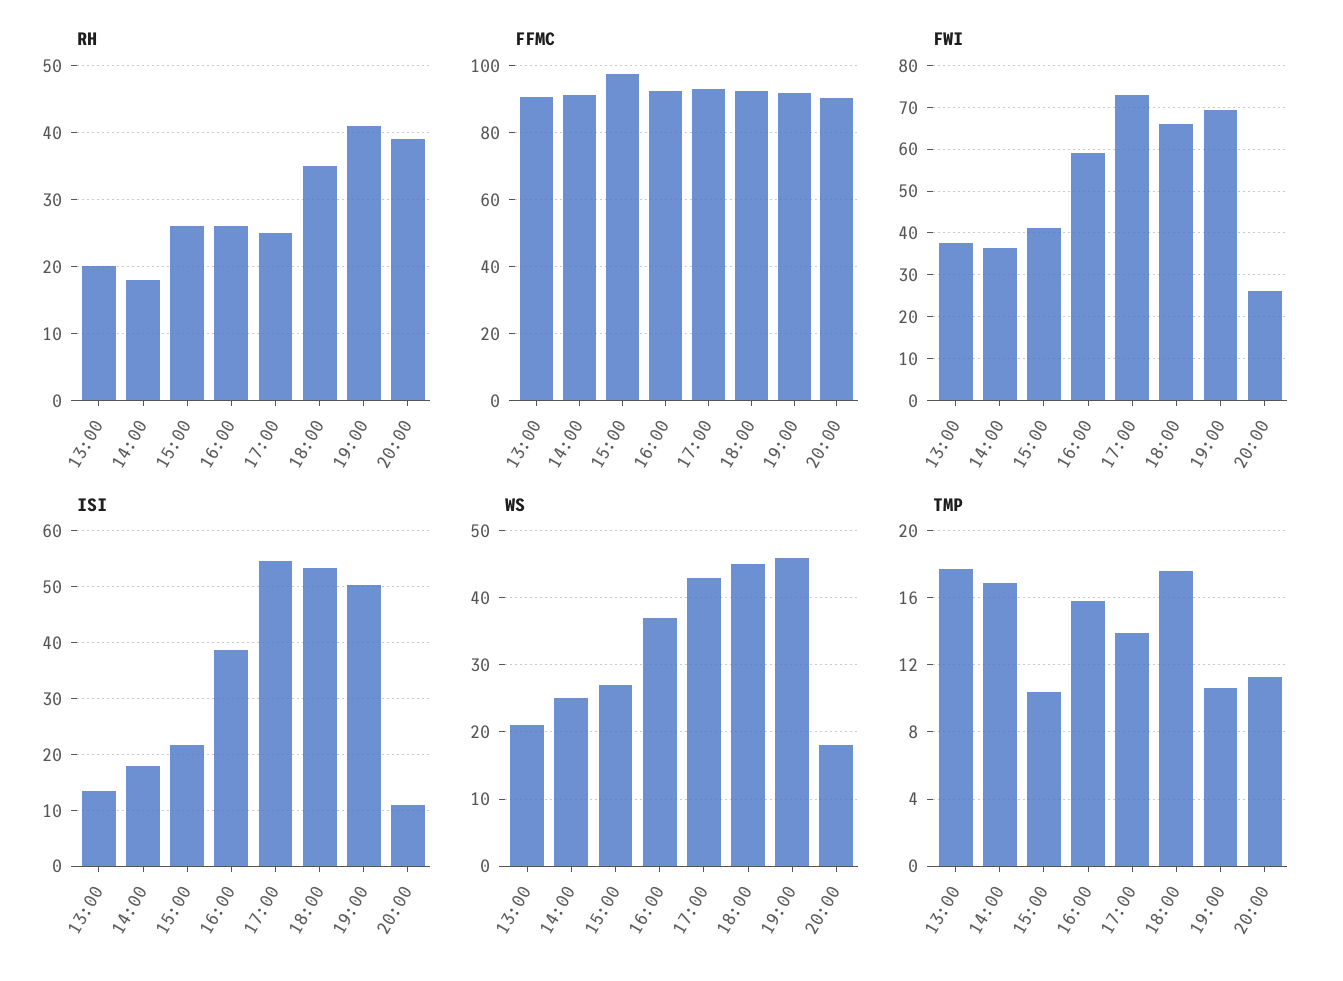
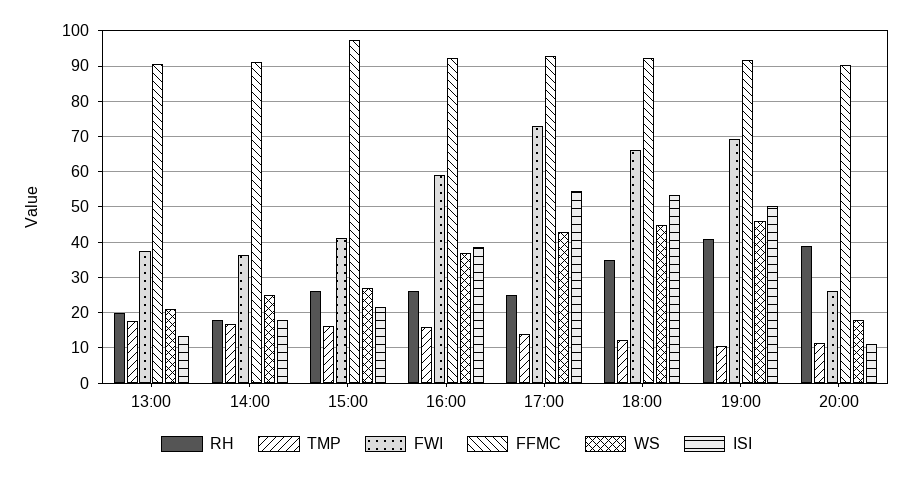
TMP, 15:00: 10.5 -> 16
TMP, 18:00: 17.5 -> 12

════════════════════

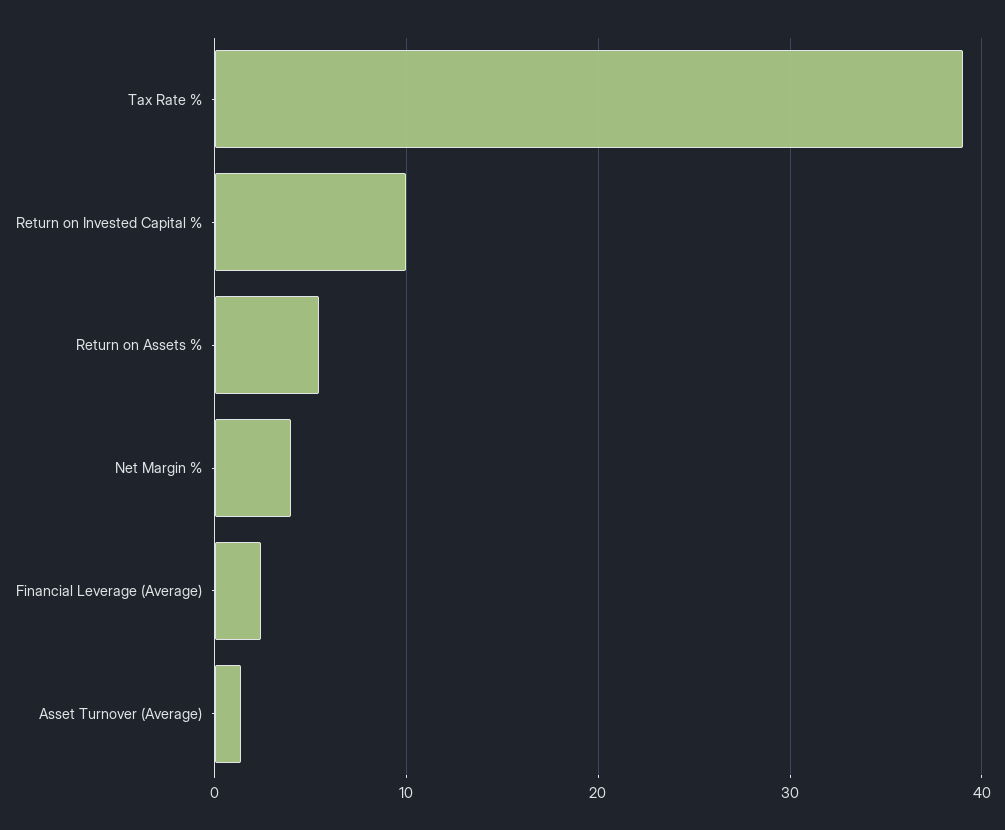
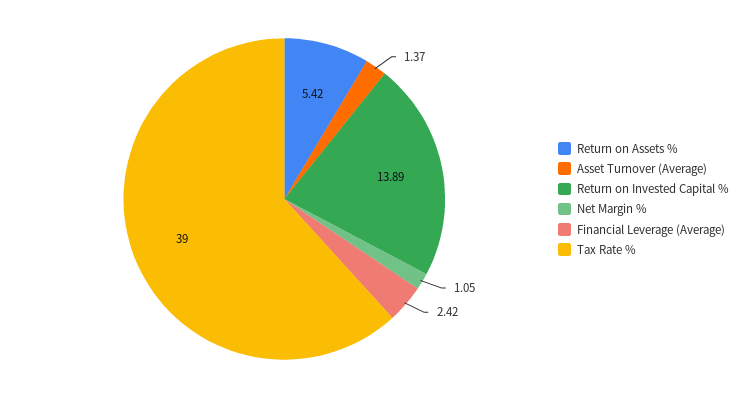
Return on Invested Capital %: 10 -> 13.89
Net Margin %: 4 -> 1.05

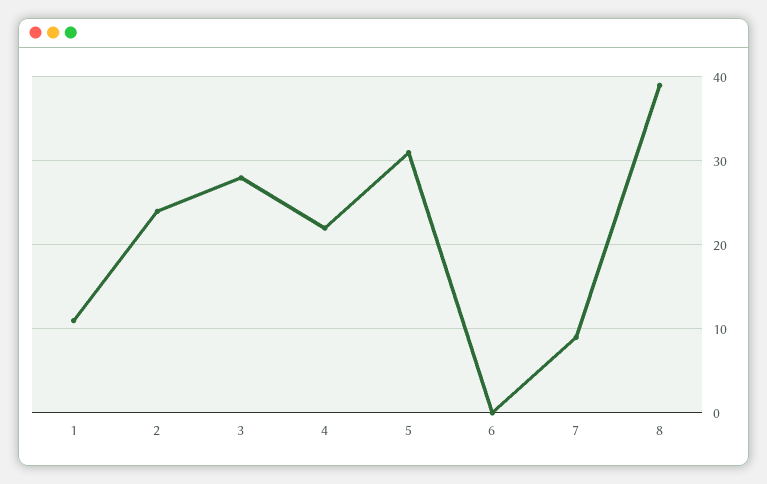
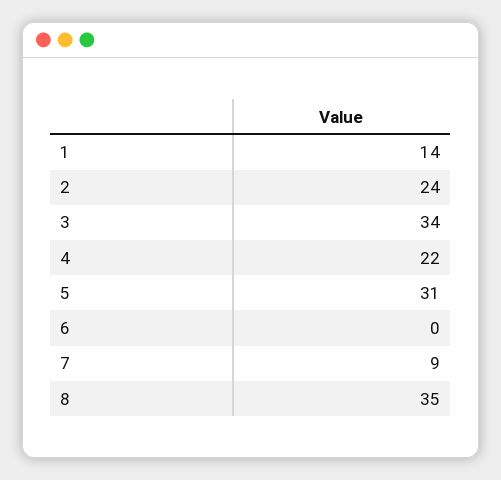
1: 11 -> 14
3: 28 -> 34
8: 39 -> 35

════════════════════

» Task description: Only the lines above from the one with "Return on Invested Capital %: 10 -> 13.89" to the one with "8: 39 -> 35" should be printed, both included and exactly as written; no picture belongs in the copy.

» Result:
Return on Invested Capital %: 10 -> 13.89
Net Margin %: 4 -> 1.05

1: 11 -> 14
3: 28 -> 34
8: 39 -> 35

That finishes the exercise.